October 31, 2011 | The PlayLater Team's Blog

Long gone are the days when we’d gather around our television sets for the latest batch of “must see TV.” These days, we can just catch up on our favorite programs whenever we want since we can simply time shift them. Audiences have decided that they can’t be bothered with the networks’ schedule. We want to watch what we want, when we want. Period.

Time shifting is experiencing exponential growth, but it threatens broadcasters’ and media companies’ status quo. They are desperately trying to maintain control over their primetime, the advertising tied to primetime, and the content itself. Time shifting threatens their way of doing business. However, it seems the more the cable companies and content providers try to fight time shifting, the more consumers demand it. And why wouldn’t they? Most of the content we want is available online, on demand. We can find what we need, when we need it. To the modern consumer, access is more important than ownership.

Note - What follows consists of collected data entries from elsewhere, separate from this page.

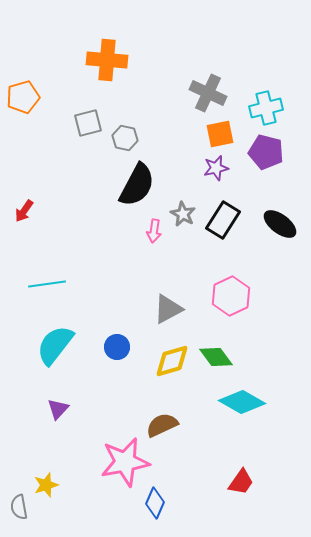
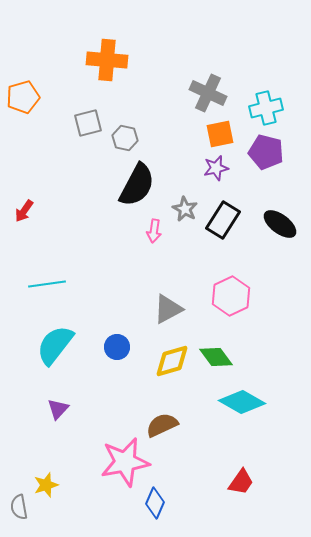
gray star: moved 2 px right, 5 px up
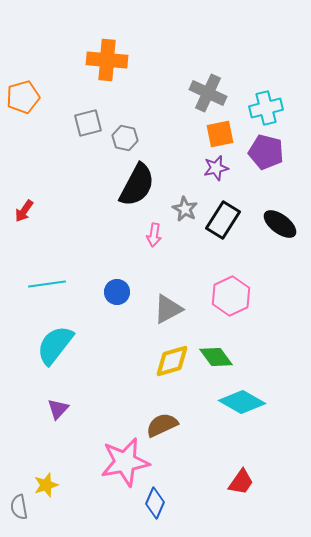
pink arrow: moved 4 px down
blue circle: moved 55 px up
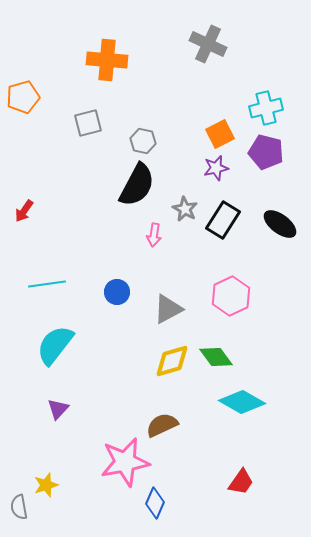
gray cross: moved 49 px up
orange square: rotated 16 degrees counterclockwise
gray hexagon: moved 18 px right, 3 px down
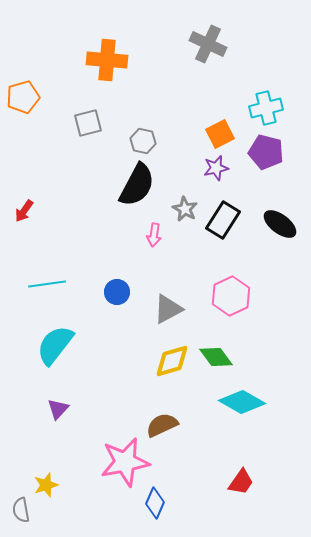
gray semicircle: moved 2 px right, 3 px down
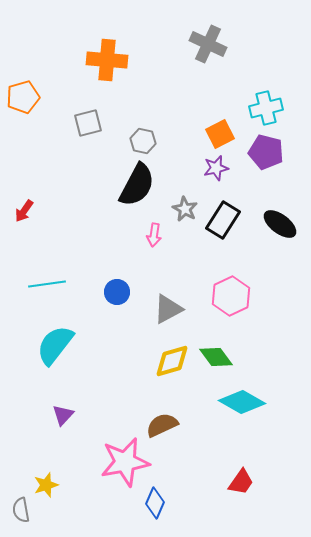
purple triangle: moved 5 px right, 6 px down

One of the problems is that time-shifted or DVRed content isn’t included in the metrics. The more you measure it, the more you see that time-shifted views of broadcast content represent a larger and larger percentage of the total views of that content. And it is growing – this year consumers have viewed 25% more DVRed content than last year.
 
However, if consumers don’t want to watch by the broadcast schedule, when do they want to watch? A recent New York Times article explains that viewers are catching up on their time-shifted content on Fridays, already a traditionally weak ratings night. The article states:

“Friday is a big DVR viewing night,” said David F. Poltrack, CBS head of research. “by Friday, people have built up an inventory of shows they recorded earlier in the week.”

We know why viewers want to time shift, and we know that the cable and content companies are fighting to maintain the status quo. Maybe the big companies should reconsider their stance. Time shifting offers access to audiences who you cannot reach during primetime, and enables an existing audience to watch more often. Research studies have also shown that online viewers are more likely to watch commercials and are more engaged with the advertisement than broadcast viewers are.

Perhaps once the methods of measurement catch up to reality – and count the people who are time-shifting content (Nielson plans to start measuring DVR viewership in some major metros in 2012), advertisers will become more aware of how numerous, valuable and engaged these viewers are. Then broadcasters will be able to leverage (financially) and therefore embrace (technically) the new behaviors and expanded audiences. It really doesn’t matter how hard the media companies try to hold on to the broadcast model, though. Time shifting is here to stay, and soon enough our children will laugh at the inconvenient concept of “broadcast.”